The island was developed over the course of 2,000 years. The area was originally a flat sandbar but as the Calusa population grew, they would stack the remains of their food (mainly shellfish), pottery, and animal bone in the area to eventually build the site up to great heights. There are several “shell” mounds located throughout Southwest Florida but Mound Key remains the most impressive and historically-notable. Many researchers and scientists believe that this island was the site of Calos, the capital of the Calusa empire.
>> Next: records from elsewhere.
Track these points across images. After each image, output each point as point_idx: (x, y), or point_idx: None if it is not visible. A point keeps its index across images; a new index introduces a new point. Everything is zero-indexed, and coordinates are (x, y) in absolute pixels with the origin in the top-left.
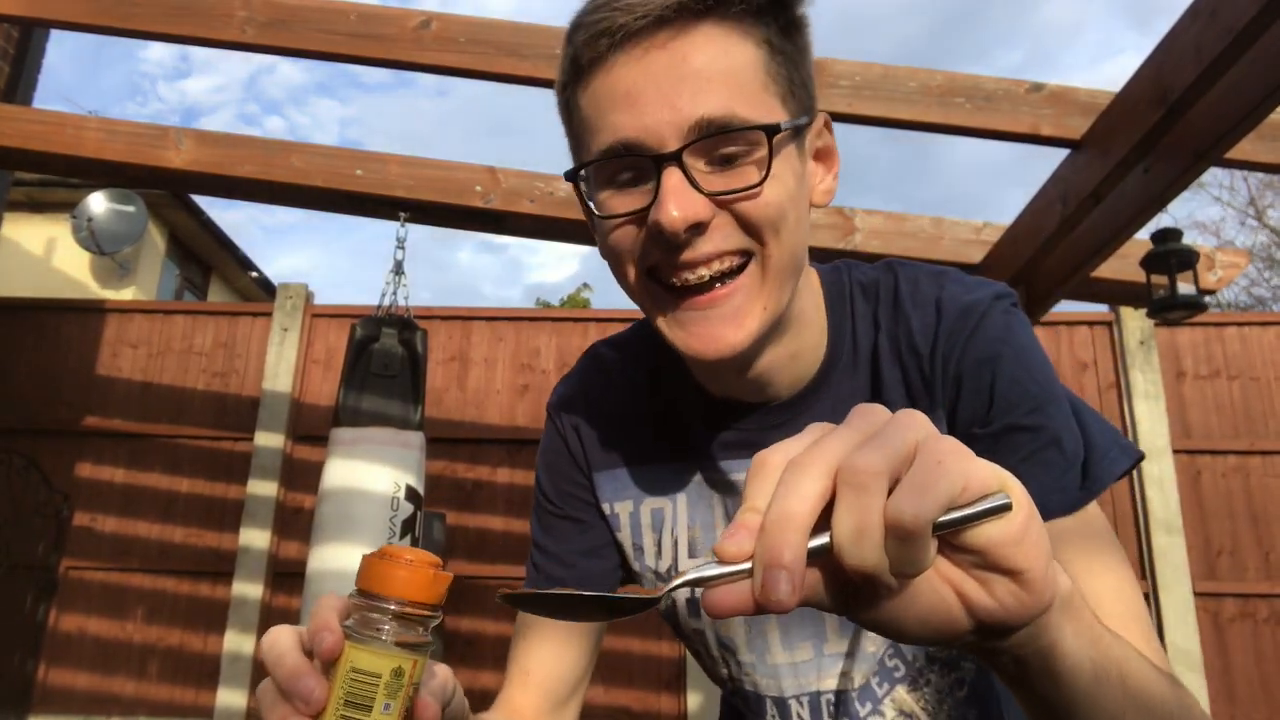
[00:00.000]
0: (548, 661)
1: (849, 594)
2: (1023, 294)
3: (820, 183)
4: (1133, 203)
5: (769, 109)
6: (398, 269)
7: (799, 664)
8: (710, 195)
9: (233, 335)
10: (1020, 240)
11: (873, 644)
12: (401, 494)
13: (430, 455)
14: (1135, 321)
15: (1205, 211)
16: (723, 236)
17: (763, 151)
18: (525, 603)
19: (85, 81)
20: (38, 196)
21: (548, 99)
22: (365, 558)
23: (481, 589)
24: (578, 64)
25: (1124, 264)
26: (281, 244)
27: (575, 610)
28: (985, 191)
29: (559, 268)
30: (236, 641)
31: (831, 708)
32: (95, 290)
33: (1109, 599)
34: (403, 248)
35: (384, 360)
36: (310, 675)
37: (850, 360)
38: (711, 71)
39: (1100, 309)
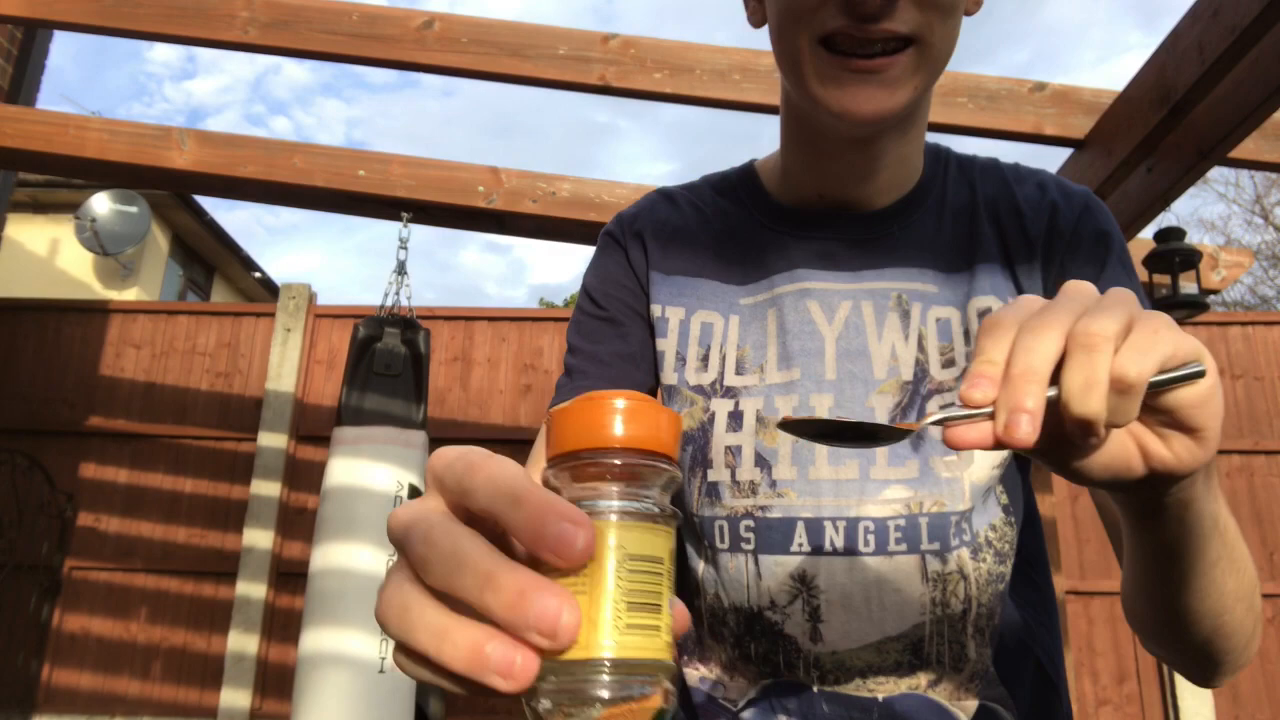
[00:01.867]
0: None
1: (1055, 441)
2: None
3: None
4: (1136, 202)
5: None
6: (400, 269)
7: (843, 482)
8: None
9: (236, 335)
10: None
11: (947, 469)
12: (404, 493)
13: None
14: None
15: (1211, 209)
16: (904, 16)
17: None
18: (798, 427)
19: (90, 82)
20: (41, 197)
21: (552, 99)
22: (586, 406)
23: None
24: None
25: None
26: (285, 244)
27: (838, 435)
28: None
29: (563, 268)
30: (240, 641)
31: (869, 536)
32: (99, 291)
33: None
34: (405, 248)
35: (387, 360)
36: (571, 513)
37: (939, 205)
38: None
39: None
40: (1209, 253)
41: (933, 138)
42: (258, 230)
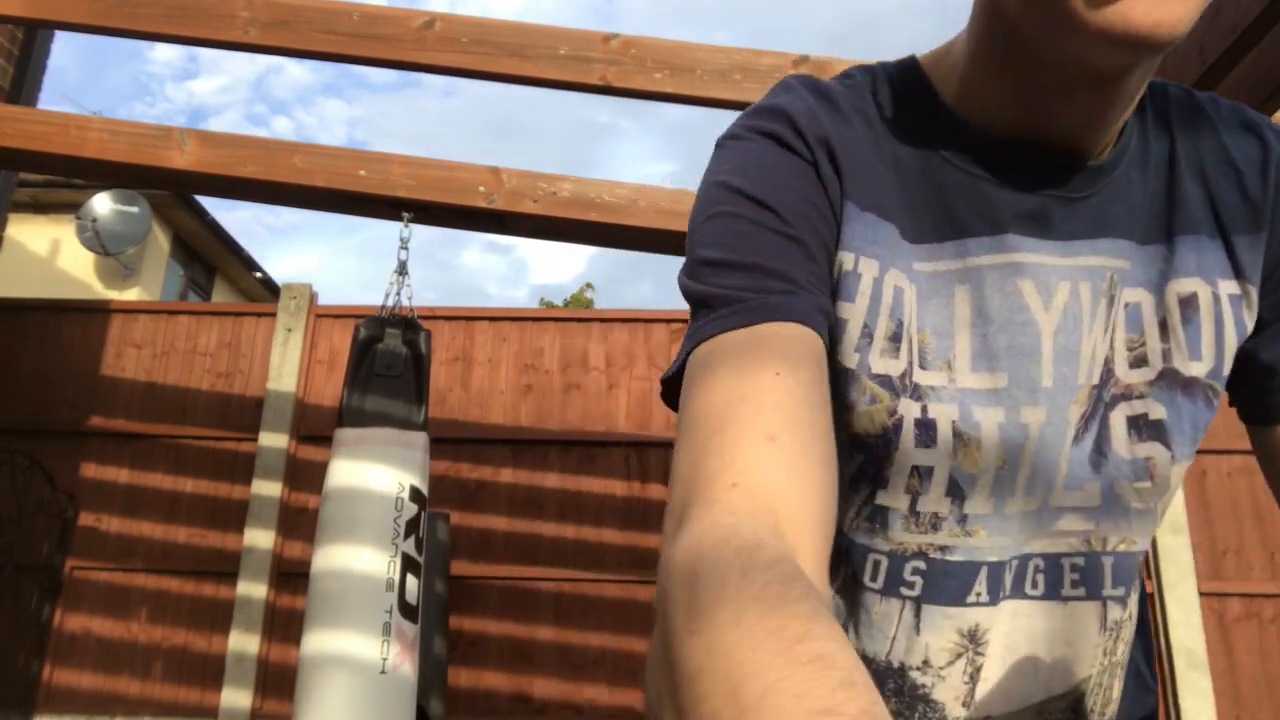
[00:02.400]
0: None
1: None
2: None
3: None
4: None
5: None
6: (401, 269)
7: (1026, 514)
8: None
9: (237, 335)
10: None
11: (1139, 499)
12: (405, 494)
13: (434, 456)
14: None
15: None
16: None
17: None
18: None
19: (92, 82)
20: (42, 197)
21: (554, 99)
22: None
23: (485, 589)
24: None
25: None
26: (286, 244)
27: None
28: None
29: (565, 268)
30: (241, 641)
31: (1038, 576)
32: (99, 291)
33: None
34: (406, 248)
35: (387, 360)
36: None
37: (1141, 154)
38: None
39: None
40: None
41: None
42: (259, 230)
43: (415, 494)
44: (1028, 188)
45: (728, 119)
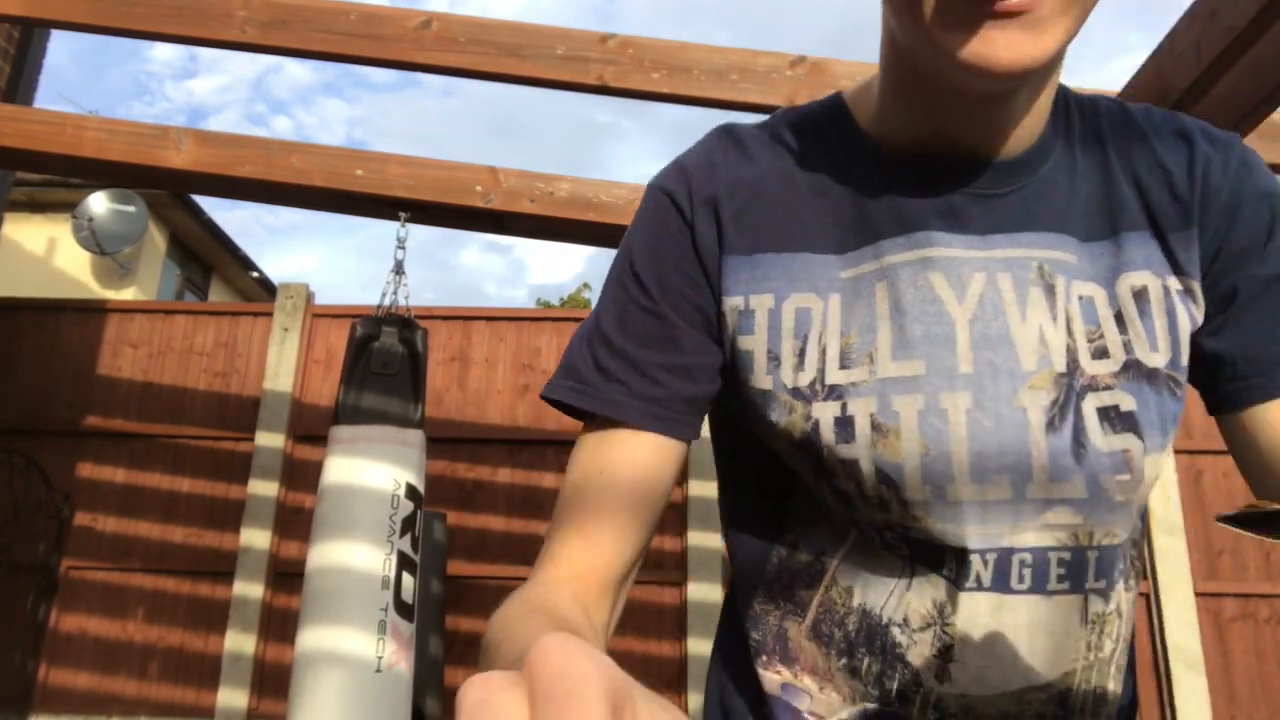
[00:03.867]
0: (608, 547)
1: None
2: None
3: None
4: None
5: None
6: (398, 268)
7: (991, 503)
8: None
9: (233, 335)
10: None
11: (1120, 491)
12: (401, 492)
13: (431, 455)
14: None
15: None
16: None
17: None
18: (1247, 523)
19: (91, 81)
20: (38, 196)
21: (554, 98)
22: None
23: (481, 589)
24: None
25: None
26: (286, 243)
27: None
28: None
29: (563, 268)
30: (237, 641)
31: (1025, 570)
32: (96, 290)
33: None
34: (403, 247)
35: (384, 359)
36: None
37: (1069, 160)
38: None
39: None
40: None
41: None
42: (257, 230)
43: (411, 491)
44: (939, 190)
45: (726, 119)
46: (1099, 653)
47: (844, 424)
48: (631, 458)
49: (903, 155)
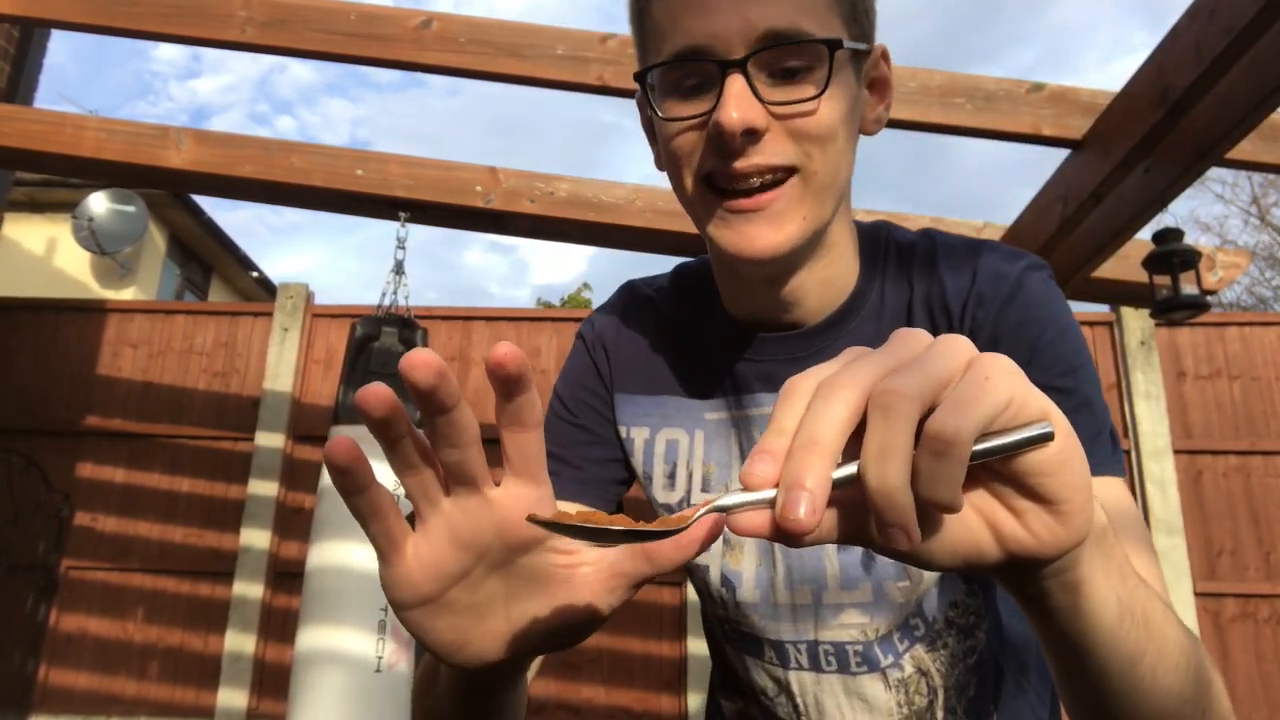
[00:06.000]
0: None
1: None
2: None
3: (871, 112)
4: (1133, 203)
5: (832, 27)
6: (398, 269)
7: (799, 608)
8: (769, 104)
9: (233, 335)
10: (1021, 240)
11: (901, 595)
12: (402, 491)
13: None
14: (1136, 322)
15: (1208, 209)
16: (774, 149)
17: (822, 70)
18: (553, 526)
19: (93, 81)
20: (38, 196)
21: (558, 98)
22: None
23: None
24: None
25: (1124, 264)
26: (289, 243)
27: (600, 537)
28: (996, 192)
29: (566, 268)
30: (237, 641)
31: (830, 658)
32: (96, 290)
33: (1139, 567)
34: (403, 247)
35: (384, 359)
36: None
37: (877, 308)
38: None
39: (1101, 309)
40: (1207, 253)
41: (944, 140)
42: (260, 230)
43: None
44: (759, 359)
45: None
46: (913, 707)
47: None
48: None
49: (740, 324)
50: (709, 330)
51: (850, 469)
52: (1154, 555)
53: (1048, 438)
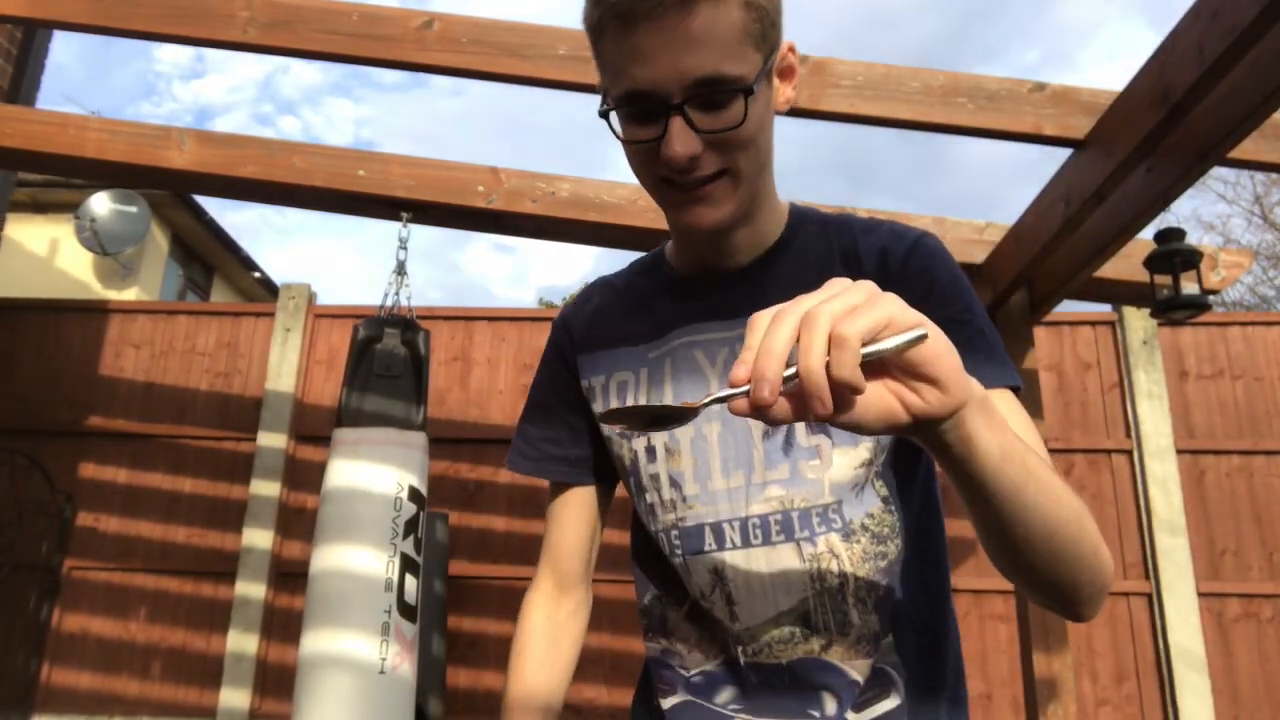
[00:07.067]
0: (568, 539)
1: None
2: (1025, 294)
3: (781, 95)
4: (1135, 203)
5: (748, 60)
6: (400, 269)
7: (733, 489)
8: (703, 134)
9: (235, 335)
10: (1023, 240)
11: (813, 472)
12: (404, 494)
13: (433, 456)
14: (1138, 321)
15: (1210, 209)
16: (709, 162)
17: (741, 103)
18: (617, 415)
19: (97, 81)
20: (41, 197)
21: (562, 98)
22: None
23: (484, 589)
24: (604, 20)
25: (1127, 264)
26: (294, 243)
27: (638, 417)
28: (998, 191)
29: (569, 269)
30: (239, 641)
31: (757, 531)
32: (98, 291)
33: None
34: (405, 248)
35: (386, 361)
36: None
37: (797, 255)
38: (706, 38)
39: (1103, 309)
40: (1209, 253)
41: (946, 139)
42: (265, 230)
43: (414, 494)
44: (698, 297)
45: None
46: (823, 584)
47: (650, 451)
48: (562, 498)
49: (682, 279)
50: (654, 288)
51: (793, 369)
52: (1037, 437)
53: (922, 338)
Spanish conquistadors discovered the area in the 1500s, ending the reign of the Calusa people. In later years, the island was used and sometimes inhabited by pirates, fishermen, and American pioneers, among others. Today on Mound Key you can still find whelk and conch shells that were fashioned into club heads that were placed on the end of sticks. Artifacts left behind by the Calusa as well as the Spanish have been recovered from the island, as well.
Today, the site is known as Mound Key Archaeological State Park.
If you’re looking for an interesting activity away from the crowds on Fort Myers Beach, head out on an expedition to Mound Key, located approximately 6 miles away from our Fort Myers Beach hotel. The park is accessible only by boat. How to get to Mound Key? Several local tour operators and local destinations offer a ferry service to the island including the historical Mound House and Koreshan State Historic Site. Additionally, renting a kayak or paddleboard and cruising over to the island is also an option.
Upon arrival, a 0.75 hiking trail takes visitors over steep shell mounds surrounded by mangroves. Several interpretative displays line the trail.
During your Fort Myers Beach vacation, consider breaking from the norm to travel back in time to explore one of Fort Myers Beach’s best attractions.